The response should contain all of the records, copied exactly, and none of the images.

(Saved entries)
■ ■ ■ ■
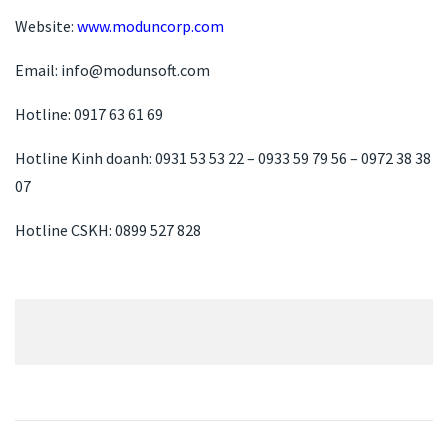
Website:
www.moduncorp.com
Email: info@modunsoft.com
Hotline: 0917 63 61 69
Hotline Kinh doanh: 0931 53 53 22 – 0933 59 79 56 – 0972 38 38
07
Hotline CSKH: 0899 527 828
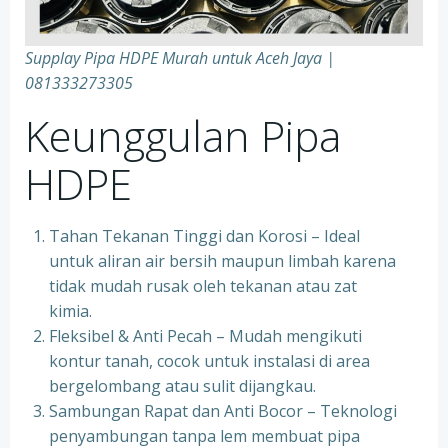
Supplay Pipa HDPE Murah untuk Aceh Jaya |
081333273305
Keunggulan Pipa
HDPE
Tahan Tekanan Tinggi dan Korosi – Ideal
untuk aliran air bersih maupun limbah karena
tidak mudah rusak oleh tekanan atau zat
kimia.
Fleksibel & Anti Pecah – Mudah mengikuti
kontur tanah, cocok untuk instalasi di area
bergelombang atau sulit dijangkau.
Sambungan Rapat dan Anti Bocor – Teknologi
penyambungan tanpa lem membuat pipa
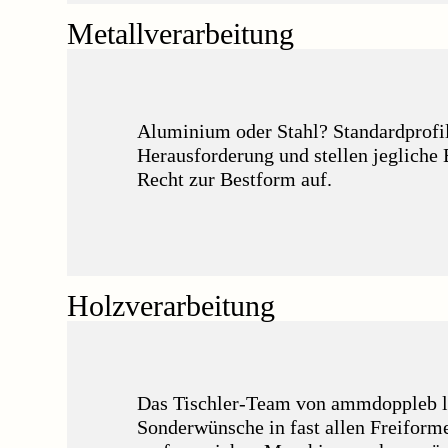
Metallverarbeitung
Aluminium oder Stahl? Standardprofil
Herausforderung und stellen jegliche
Recht zur Bestform auf.
Holzverarbeitung
Das Tischler-Team von ammdoppleb lie
Sonderwünsche in fast allen Freiform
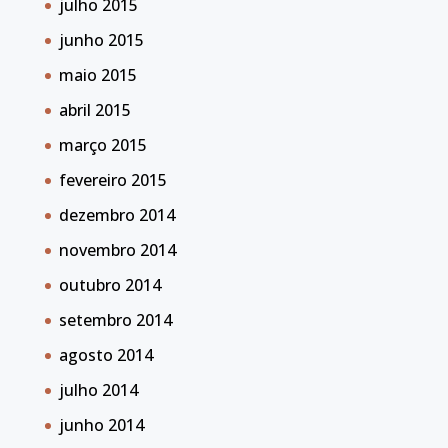
julho 2015
junho 2015
maio 2015
abril 2015
março 2015
fevereiro 2015
dezembro 2014
novembro 2014
outubro 2014
setembro 2014
agosto 2014
julho 2014
junho 2014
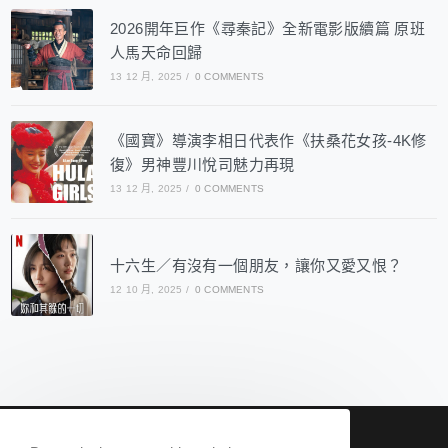
2026開年巨作《尋秦記》全新電影版續篇 原班
人馬天命回歸
13 12 月, 2025
/
0 COMMENTS
《國寶》導演李相日代表作《扶桑花女孩-4K修
復》男神豐川悅司魅力再現
13 12 月, 2025
/
0 COMMENTS
十六生／有沒有一個朋友，讓你又愛又恨？
12 10 月, 2025
/
0 COMMENTS
nowqueer2020@gmail.com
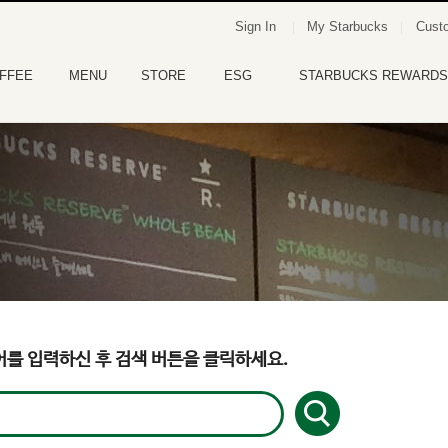
Sign In
My Starbucks
Custo
FFEE
MENU
STORE
ESG
STARBUCKS REWARDS
를 입력하신 후 검색 버튼을 클릭하세요.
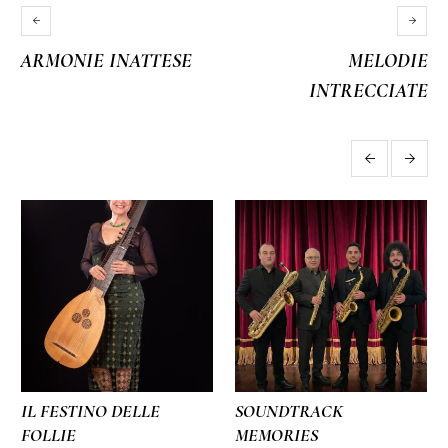
ARMONIE INATTESE
MELODIE
INTRECCIATE
More projects
IL FESTINO DELLE
SOUNDTRACK
FOLLIE
MEMORIES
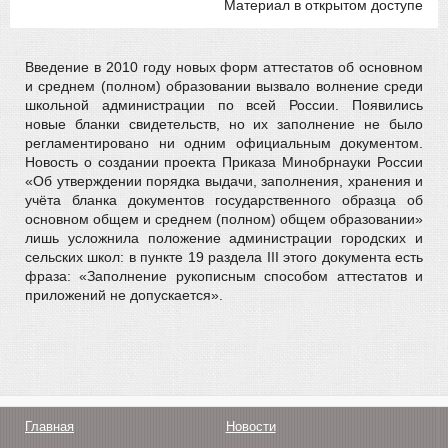
Материал в открытом доступе
Введение в 2010 году новых форм аттестатов об основном
и среднем (полном) образовании вызвало волнение среди
школьной администрации по всей России. Появились
новые бланки свидетельств, но их заполнение не было
регламентировано ни одним официальным документом.
Новость о создании проекта Приказа Минобрнауки России
«Об утверждении порядка выдачи, заполнения, хранения и
учёта бланка документов государственного образца об
основном общем и среднем (полном) общем образовании»
лишь усложнила положение администрации городских и
сельских школ: в пункте 19 раздела III этого документа есть
фраза: «Заполнение рукописным способом аттестатов и
приложений не допускается».
Главная
Новости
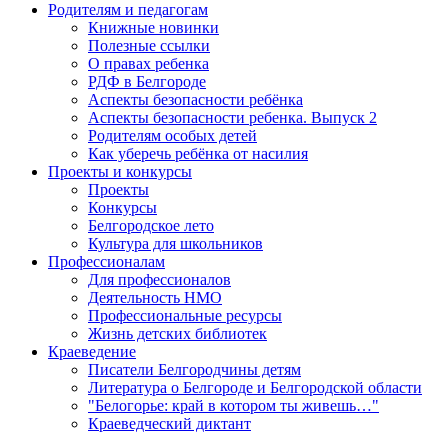
Родителям и педагогам
Книжные новинки
Полезные ссылки
О правах ребенка
РДФ в Белгороде
Аспекты безопасности ребёнка
Аспекты безопасности ребенка. Выпуск 2
Родителям особых детей
Как уберечь ребёнка от насилия
Проекты и конкурсы
Проекты
Конкурсы
Белгородское лето
Культура для школьников
Профессионалам
Для профессионалов
Деятельность НМО
Профессиональные ресурсы
Жизнь детских библиотек
Краеведение
Писатели Белгородчины детям
Литература о Белгороде и Белгородской области
"Белогорье: край в котором ты живешь…"
Краеведческий диктант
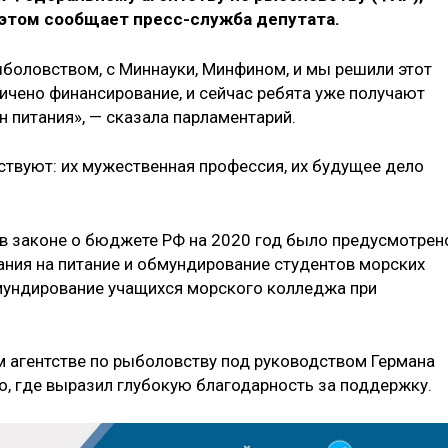
 этом сообщает пресс-служба депутата.
боловством, с Миннауки, Минфином, и мы решили этот
личено финансирование, и сейчас ребята уже получают
 питания», — сказала парламентарий.
вствуют: их мужественная профессия, их будущее дело
 в законе о бюджете РФ на 2020 год было предусмотрен
ния на питание и обмундирование студентов морских
обмундирование учащихся морского колледжа при
 агентстве по рыболовству под руководством Германа
о, где выразил глубокую благодарность за поддержку.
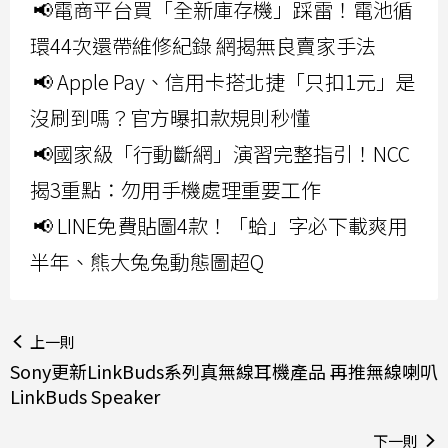
📢電商平台買「全新庫存機」踩雷！電池循
環44次還帶維修紀錄 網揭無良賣家手法
📢 Apple Pay、信用卡搭北捷「只扣1元」是
沒刷到嗎？官方曝扣款規則秒懂
📢國家級「行動斷網」演習完整指引！NCC
揭3重點：勿用手機處理重要工作
📢 LINE免費貼圖4款！「蛤」字必下載爽用
半年、熊大兔兔動態圖超Q
上一則
Sony更新LinkBuds系列真無線耳機產品 再推無線喇叭
LinkBuds Speaker
下一則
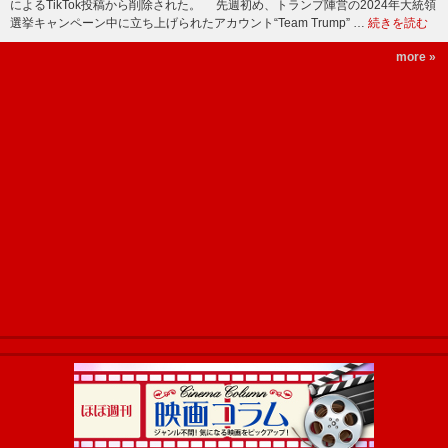
によるTikTok投稿から削除された。 先週初め、トランプ陣営の2024年大統領
選挙キャンペーン中に立ち上げられたアカウント“Team Trump” …
続きを読む
more »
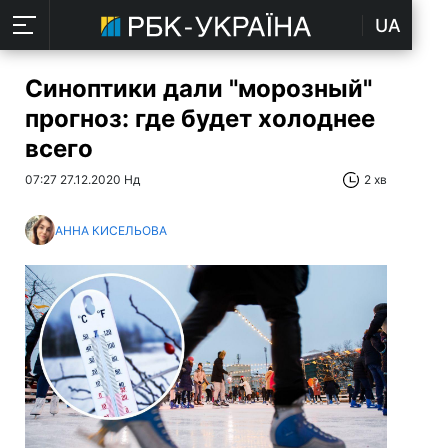
UA
Синоптики дали "морозный"
прогноз: где будет холоднее
всего
07:27 27.12.2020 Нд
2 хв
АННА КИСЕЛЬОВА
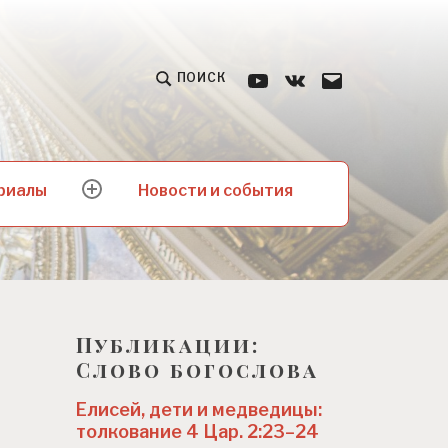
YouTube-
Наша
Почта
ПОИСК
канал
группа
Вконтакте
риалы
Новости и события
Развернуть
Публикации:
Слово богослова
Елисей, дети и медведицы:
толкование 4 Цар. 2:23–24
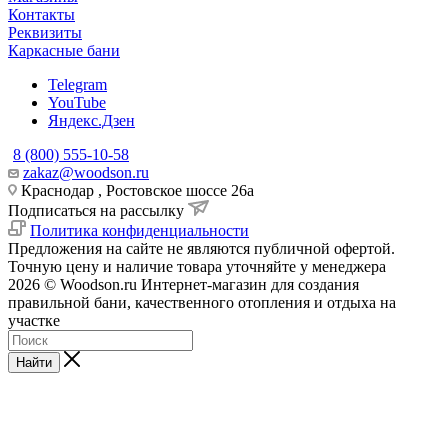
Контакты
Реквизиты
Каркасные бани
Telegram
YouTube
Яндекс.Дзен
8 (800) 555-10-58
zakaz@woodson.ru
Краснодар , Ростовское шоссе 26а
Подписаться на рассылку
Политика конфиденциальности
Предложения на сайте не являются публичной офертой.
Точную цену и наличие товара уточняйте у менеджера
2026 © Woodson.ru Интернет-магазин для создания
правильной бани, качественного отопления и отдыха на
участке
Найти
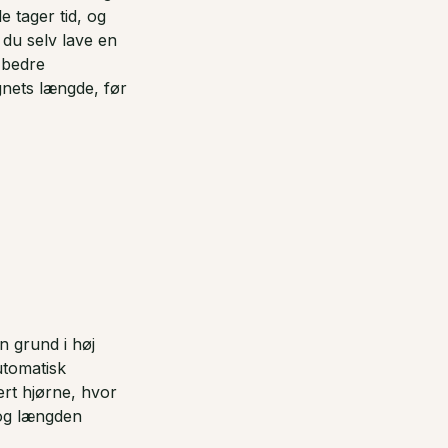
e tager tid, og
 du selv lave en
 bedre
gnets længde, før
n grund i høj
utomatisk
ert hjørne, hvor
 og længden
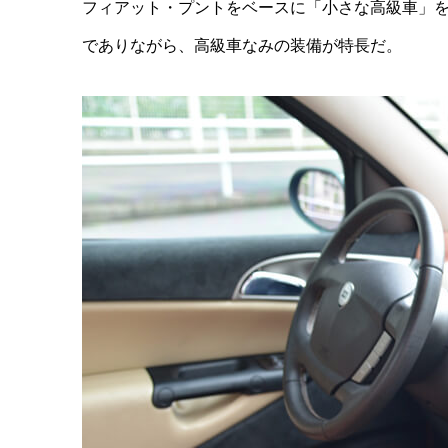
フィアット・プントをベースに「小さな高級車」
でありながら、高級車なみの装備が特長だ。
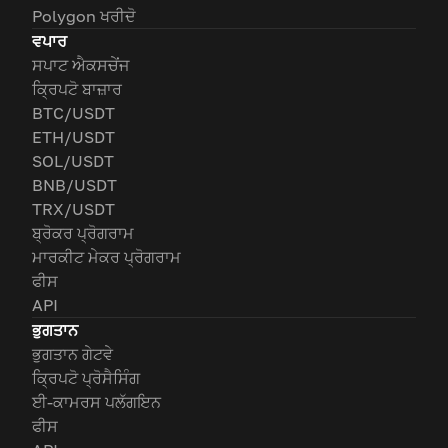
Polygon ਖਰੀਦੋ
ਵਪਾਰ
ਸਪਾਟ ਐਕਸਚੇਂਜ
ਕ੍ਰਿਪਟੋ ਬਾਜ਼ਾਰ
BTC/USDT
ETH/USDT
SOL/USDT
BNB/USDT
TRX/USDT
ਬ੍ਰੋਕਰ ਪ੍ਰੋਗਰਾਮ
ਮਾਰਕੀਟ ਮੇਕਰ ਪ੍ਰੋਗਰਾਮ
ਫੀਸ
API
ਭੁਗਤਾਨ
ਭੁਗਤਾਨ ਗੇਟਵੇ
ਕ੍ਰਿਪਟੋ ਪ੍ਰੋਸੈਸਿੰਗ
ਈ-ਕਾਮਰਸ ਪਲੱਗਇਨ
ਫੀਸ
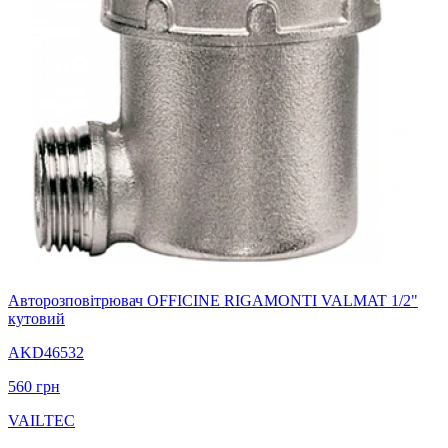
Авторозповітрювач OFFICINE RIGAMONTI VALMAT 1/2"
кутовий
AKD46532
560
грн
VAILTEC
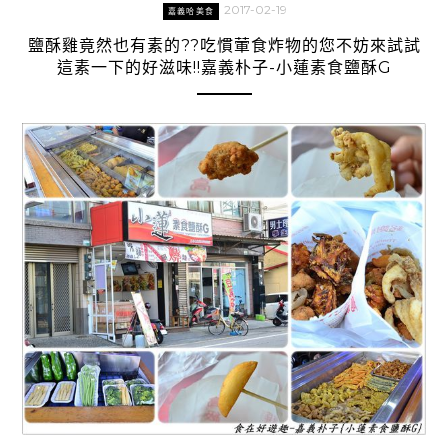
2017-02-19
嘉義哈美食
鹽酥雞竟然也有素的??吃慣葷食炸物的您不妨來試試
這素一下的好滋味!!嘉義朴子-小蓮素食鹽酥G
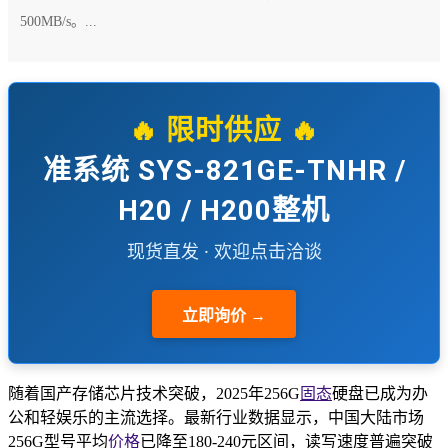
500MB/s。...
🔥 限时供应 🔥
准系统 SYS-821GE-TNHR /
H20 / H200整机
现货直发 · 欢迎点击洽谈
立即询价 →
随着国产存储芯片技术突破，2025年256G
固态
硬盘已成为办
公和轻娱乐的主流选择。最新行业数据显示，中国大陆市场
256G型号平均
价格
已降至180-240元区间，读写速度普遍突破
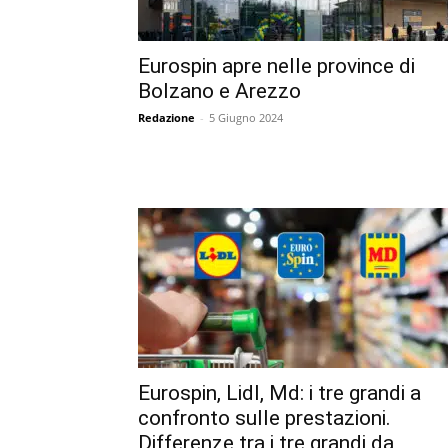
Eurospin apre nelle province di
Bolzano e Arezzo
Redazione
-
5 Giugno 2024
Eurospin, Lidl, Md: i tre grandi a
confronto sulle prestazioni.
Differenze tra i tre grandi da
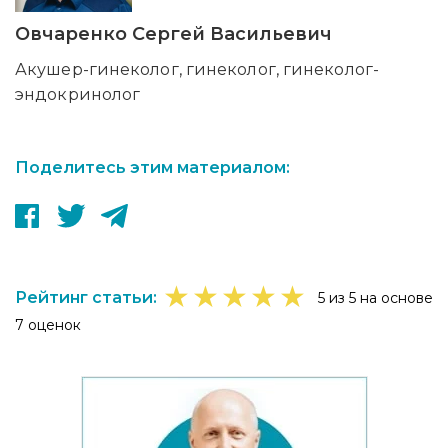
Овчаренко Сергей Васильевич
Акушер-гинеколог, гинеколог, гинеколог-
эндокринолог
Поделитесь этим материалом:
★
★
★
★
★
Рейтинг статьи:
5 из 5 на основе
7 оценок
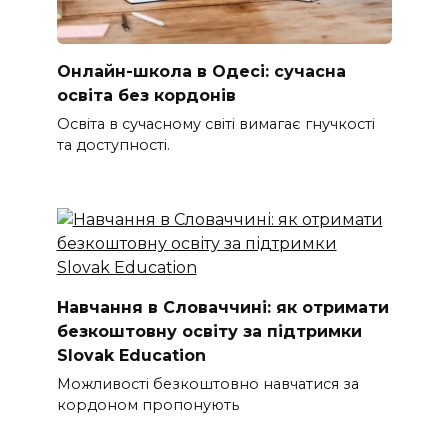
Онлайн-школа в Одесі: сучасна
освіта без кордонів
Освіта в сучасному світі вимагає гнучкості
та доступності.
Навчання в Словаччині: як отримати
безкоштовну освіту за підтримки
Slovak Education
Можливості безкоштовно навчатися за
кордоном пропонують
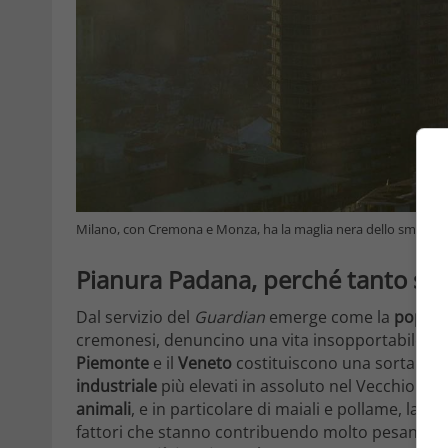
Milano, con Cremona e Monza, ha la maglia nera dello smog in
Pianura Padana, perché tanto s
Dal servizio del
Guardian
emerge come la
popola
cremonesi, denuncino una vita insopportabile a 
Piemonte
e il
Veneto
costituiscono una sorta di 
industriale
più elevati in assoluto nel Vecchio Co
animali
, e in particolare di maiali e pollame, la m
fattori che stanno contribuendo molto pesanteme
■ ■ ■ ■
# Solution to the exercise:
Website:
www.moduncorp.com
Email: info@modunsoft.com
Hotline: 0917 63 61 69
Hotline Kinh doanh: 0931 53 53 22 – 0933 59 79 56 – 0972 38 38
07
Hotline CSKH: 0899 527 828
Supplay Pipa HDPE Murah untuk Aceh Jaya |
081333273305
Keunggulan Pipa
HDPE
Tahan Tekanan Tinggi dan Korosi – Ideal
untuk aliran air bersih maupun limbah karena
tidak mudah rusak oleh tekanan atau zat
kimia.
Fleksibel & Anti Pecah – Mudah mengikuti
kontur tanah, cocok untuk instalasi di area
bergelombang atau sulit dijangkau.
Sambungan Rapat dan Anti Bocor – Teknologi
penyambungan tanpa lem membuat pipa
Metallverarbeitung
Aluminium oder Stahl? Standardprofil
Herausforderung und stellen jegliche
Recht zur Bestform auf.
Holzverarbeitung
Das Tischler-Team von ammdoppleb lie
Sonderwünsche in fast allen Freiform
julho 2015
junho 2015
maio 2015
abril 2015
março 2015
fevereiro 2015
dezembro 2014
novembro 2014
outubro 2014
setembro 2014
agosto 2014
julho 2014
junho 2014
2026開年巨作《尋秦記》全新電影版續篇 原班
人馬天命回歸
13 12 月, 2025
/
0 COMMENTS
《國寶》導演李相日代表作《扶桑花女孩-4K修
復》男神豐川悅司魅力再現
13 12 月, 2025
/
0 COMMENTS
十六生／有沒有一個朋友，讓你又愛又恨？
12 10 月, 2025
/
0 COMMENTS
nowqueer2020@gmail.com
Sign In
My Starbucks
Custo
FFEE
MENU
STORE
ESG
STARBUCKS REWARDS
를 입력하신 후 검색 버튼을 클릭하세요.
ARMONIE INATTESE
MELODIE
INTRECCIATE
More projects
IL FESTINO DELLE
SOUNDTRACK
FOLLIE
MEMORIES
Материал в открытом доступе
Введение в 2010 году новых форм аттестатов об основном
и среднем (полном) образовании вызвало волнение среди
школьной администрации по всей России. Появились
новые бланки свидетельств, но их заполнение не было
регламентировано ни одним официальным документом.
Новость о создании проекта Приказа Минобрнауки России
«Об утверждении порядка выдачи, заполнения, хранения и
учёта бланка документов государственного образца об
основном общем и среднем (полном) общем образовании»
лишь усложнила положение администрации городских и
сельских школ: в пункте 19 раздела III этого документа есть
фраза: «Заполнение рукописным способом аттестатов и
приложений не допускается».
Главная
Новости
Родителям и педагогам
Книжные новинки
Полезные ссылки
О правах ребенка
РДФ в Белгороде
Аспекты безопасности ребёнка
Аспекты безопасности ребенка. Выпуск 2
Родителям особых детей
Как уберечь ребёнка от насилия
Проекты и конкурсы
Проекты
Конкурсы
Белгородское лето
Культура для школьников
Профессионалам
Для профессионалов
Деятельность НМО
Профессиональные ресурсы
Жизнь детских библиотек
Краеведение
Писатели Белгородчины детям
Литература о Белгороде и Белгородской области
"Белогорье: край в котором ты живешь…"
Краеведческий диктант
 этом сообщает пресс-служба депутата.
боловством, с Миннауки, Минфином, и мы решили этот
личено финансирование, и сейчас ребята уже получают
 питания», — сказала парламентарий.
вствуют: их мужественная профессия, их будущее дело
 в законе о бюджете РФ на 2020 год было предусмотрен
ния на питание и обмундирование студентов морских
обмундирование учащихся морского колледжа при
 агентстве по рыболовству под руководством Германа
о, где выразил глубокую благодарность за поддержку.
📢電商平台買「全新庫存機」踩雷！電池循
環44次還帶維修紀錄 網揭無良賣家手法
📢 Apple Pay、信用卡搭北捷「只扣1元」是
沒刷到嗎？官方曝扣款規則秒懂
📢國家級「行動斷網」演習完整指引！NCC
揭3重點：勿用手機處理重要工作
📢 LINE免費貼圖4款！「蛤」字必下載爽用
半年、熊大兔兔動態圖超Q
上一則
Sony更新LinkBuds系列真無線耳機產品 再推無線喇叭
LinkBuds Speaker
下一則
によるTikTok投稿から削除された。 先週初め、トランプ陣営の2024年大統領
選挙キャンペーン中に立ち上げられたアカウント“Team Trump” …
続きを読む
more »
UA
Синоптики дали "морозный"
прогноз: где будет холоднее
всего
07:27 27.12.2020 Нд
2 хв
АННА КИСЕЛЬОВА
YouTube-
Наша
Почта
ПОИСК
канал
группа
Вконтакте
риалы
Новости и события
Развернуть
Публикации:
Слово богослова
Елисей, дети и медведицы:
толкование 4 Цар. 2:23–24
Контакты
Реквизиты
Каркасные бани
Telegram
YouTube
Яндекс.Дзен
8 (800) 555-10-58
zakaz@woodson.ru
Краснодар , Ростовское шоссе 26а
Подписаться на рассылку
Политика конфиденциальности
Предложения на сайте не являются публичной офертой.
Точную цену и наличие товара уточняйте у менеджера
2026 © Woodson.ru Интернет-магазин для создания
правильной бани, качественного отопления и отдыха на
участке
Найти
e tager tid, og
 du selv lave en
 bedre
gnets længde, før
n grund i høj
utomatisk
ert hjørne, hvor
 og længden
フィアット・プントをベースに「小さな高級車」
でありながら、高級車なみの装備が特長だ。
Polygon ਖਰੀਦੋ
ਵਪਾਰ
ਸਪਾਟ ਐਕਸਚੇਂਜ
ਕ੍ਰਿਪਟੋ ਬਾਜ਼ਾਰ
BTC/USDT
ETH/USDT
SOL/USDT
BNB/USDT
TRX/USDT
ਬ੍ਰੋਕਰ ਪ੍ਰੋਗਰਾਮ
ਮਾਰਕੀਟ ਮੇਕਰ ਪ੍ਰੋਗਰਾਮ
ਫੀਸ
API
ਭੁਗਤਾਨ
ਭੁਗਤਾਨ ਗੇਟਵੇ
ਕ੍ਰਿਪਟੋ ਪ੍ਰੋਸੈਸਿੰਗ
ਈ-ਕਾਮਰਸ ਪਲੱਗਇਨ
ਫੀਸ
Авторозповітрювач OFFICINE RIGAMONTI VALMAT 1/2"
кутовий
AKD46532
560
грн
VAILTEC
2017-02-19
嘉義哈美食
鹽酥雞竟然也有素的??吃慣葷食炸物的您不妨來試試
這素一下的好滋味!!嘉義朴子-小蓮素食鹽酥G
500MB/s。...
🔥 限时供应 🔥
准系统 SYS-821GE-TNHR /
H20 / H200整机
现货直发 · 欢迎点击洽谈
立即询价 →
随着国产存储芯片技术突破，2025年256G
固态
硬盘已成为办
公和轻娱乐的主流选择。最新行业数据显示，中国大陆市场
256G型号平均
价格
已降至180-240元区间，读写速度普遍突破
Eurospin apre nelle province di
Bolzano e Arezzo
Redazione
-
5 Giugno 2024
Eurospin, Lidl, Md: i tre grandi a
confronto sulle prestazioni.
Differenze tra i tre grandi da
Овчаренко Сергей Васильевич
Акушер-гинеколог, гинеколог, гинеколог-
эндокринолог
Поделитесь этим материалом:
★
★
★
★
★
Рейтинг статьи:
5 из 5 на основе
7 оценок
Онлайн-школа в Одесі: сучасна
освіта без кордонів
Освіта в сучасному світі вимагає гнучкості
та доступності.
Навчання в Словаччині: як отримати
безкоштовну освіту за підтримки
Slovak Education
Можливості безкоштовно навчатися за
кордоном пропонують
Milano, con Cremona e Monza, ha la maglia nera dello smog in
Pianura Padana, perché tanto s
Dal servizio del
Guardian
emerge come la
popola
cremonesi, denuncino una vita insopportabile a 
Piemonte
e il
Veneto
costituiscono una sorta di 
industriale
più elevati in assoluto nel Vecchio Co
animali
, e in particolare di maiali e pollame, la m
fattori che stanno contribuendo molto pesanteme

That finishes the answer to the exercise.